Por isso, os tiranos precisam de uma boa causa para justificar a sua tirania.
Na verdade, se analisarmos a biografias dos grandes ditadores da História, verificamos que muitos deles não se limitaram a ser pessoas apenas animadas por uma grande ambição de poder ou sequer com uma grande ganância de bens materiais, mas tiveram sempre grandes narrativas, supostamente mais “nobres”, a suportar as suas ambições e a atribuir-lhes uma auréola mística ou mágica que serviu de justificação aos seus atos. Por essa via, todas as atrocidades históricas e todos os crimes contra a humanidade foram perpetrados alegadamente por uma “boa causa” que, para além de alimentar os delírios messiânicos dos líderes que a invocavam, foi sempre utilizada como instrumento de consumo interno para manipular as mentes dos exércitos e dos povos e para os convencer de que os sacrifícios estavam a ser feitos em prol do seu benefício ou para os proteger de agressões externas.

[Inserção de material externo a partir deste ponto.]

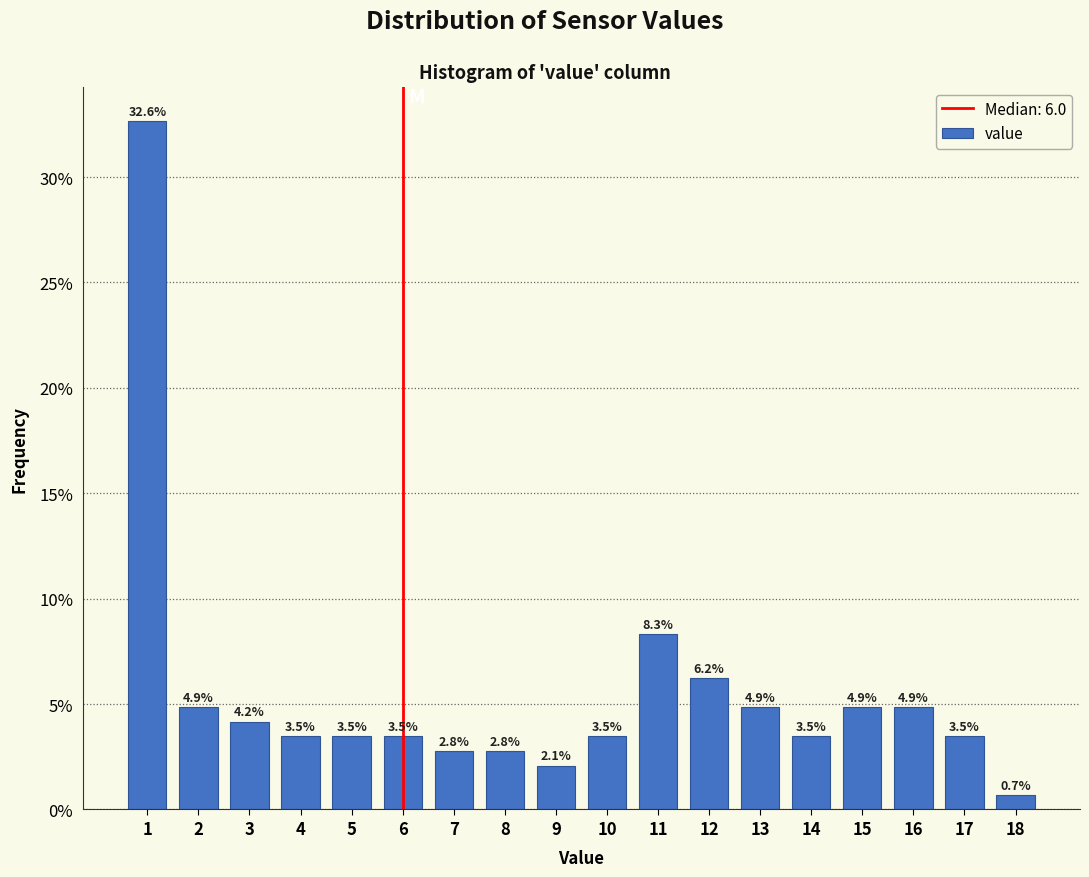

What is the height of the bar covering 7.5 to 8.5 on the x-axis?

2.8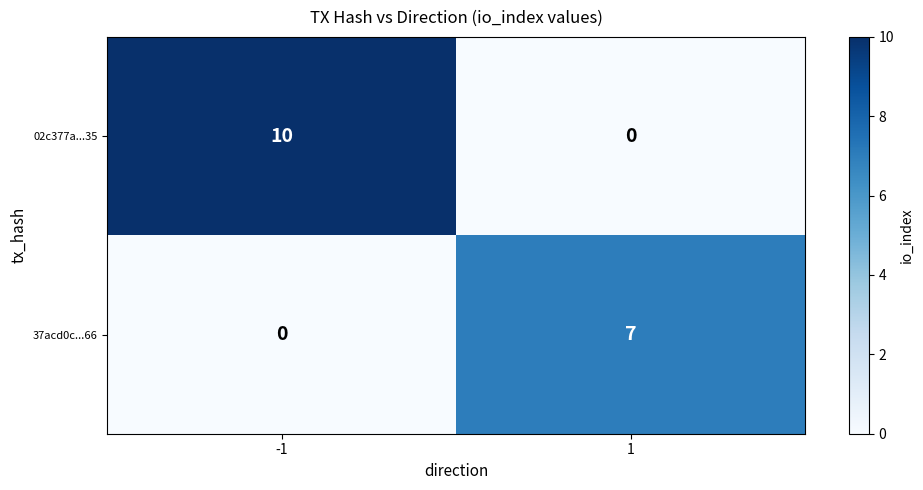

What is the difference between the maximum and minimum values in the 02c377a...35 series?

10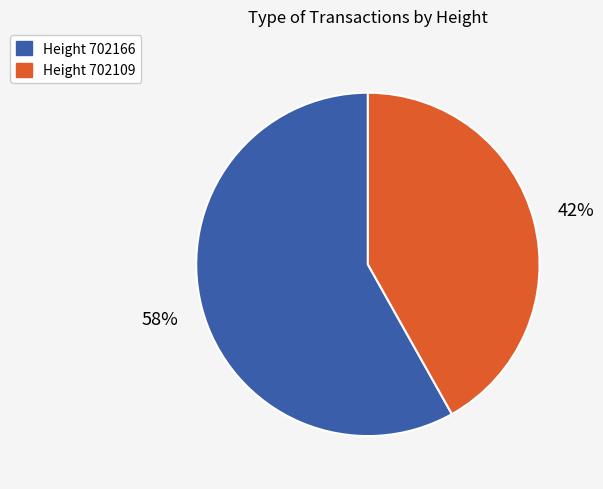

To the nearest percent, what is the difference between the largest and smallest slice percentages?

16%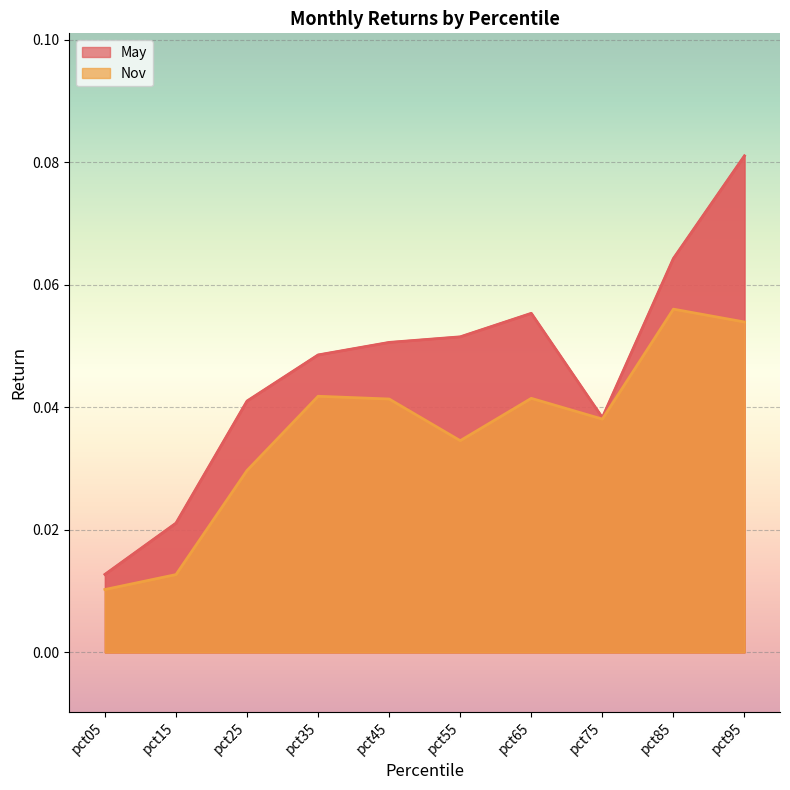

At which category is the sum across all series the highest?

pct95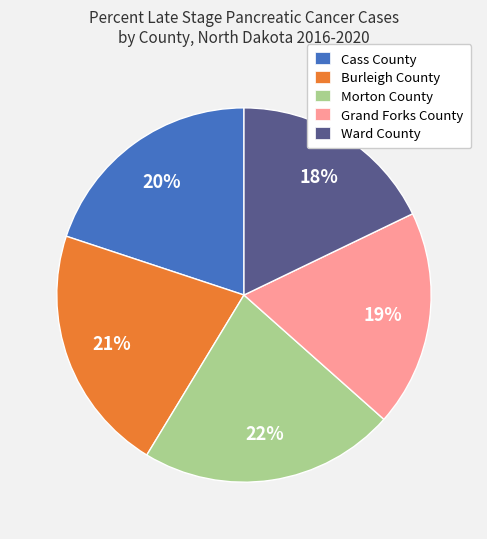

What is the smallest slice in the pie chart?

Ward County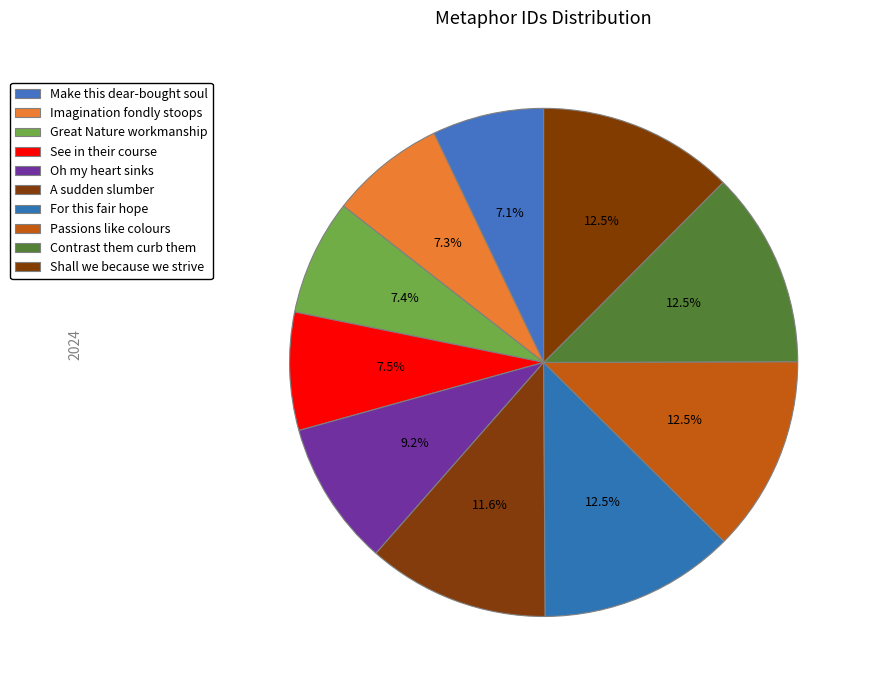

Does Imagination fondly stoops represent more than half of the total?

No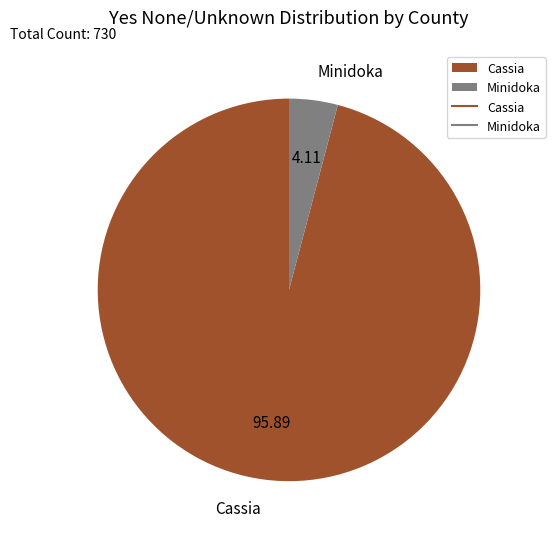

Which has a higher value, Cassia or Minidoka?

Cassia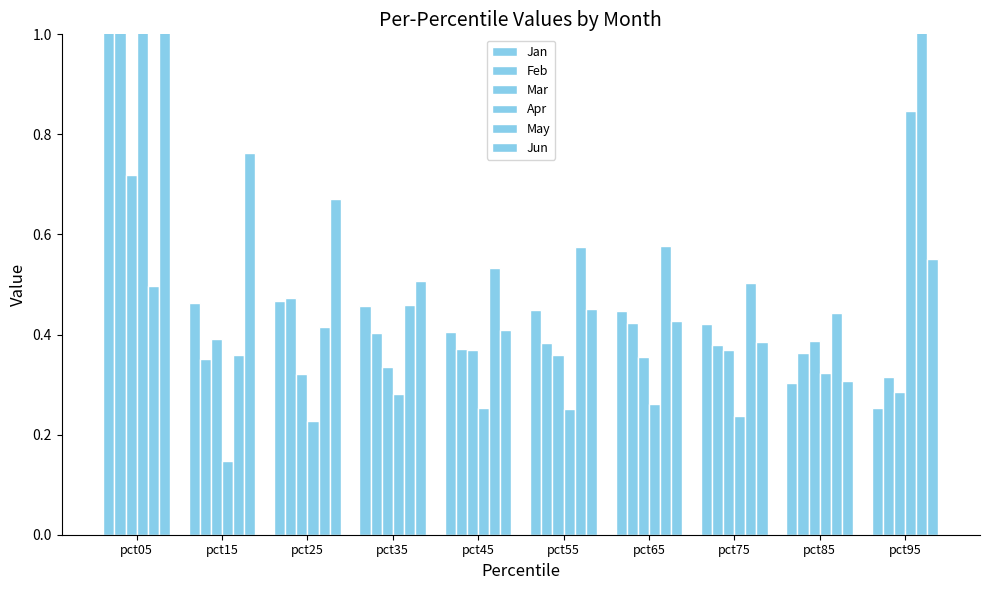

What are all the series names shown in the legend?

Jan, Feb, Mar, Apr, May, Jun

Como as grandes narrativas que sustentam as ditas “boas causas” não se esgotam no alcance de objetivos setoriais, o risco é de que, uma vez estes alcançados, logo outros e mais ambiciosos surgem para alimentar a antropofagia insaciável de um delírio que nunca se consegue satisfazer.
Por isso também, mais perigoso do que um líder com ganância, é um líder com ideologia.
Os acontecimentos que estão a ocorrer no “nosso Mundo” poderão vir a ter consequências graves e profundas para todos nós, como indivíduos, mas também para a nossa consciência coletiva. Os próximos e incertos tempos poderão vir a trazer o retrocesso a um novo período de obscurantismo à Europa e ao Mundo, mas poderão também vir a demonstrar que, apesar dos avanços de uma força bruta aparentemente difícil de deter, o Mundo já conseguiu gerar as “energias alternativas” para, mais uma vez, conseguir superar positivamente os conflitos e demonstrar que os mecanismos criados para defender a paz já são mais fortes e sólidos dos que os mantidos para fazer a guerra.
E, no final, a Humanidade irá prevalecer.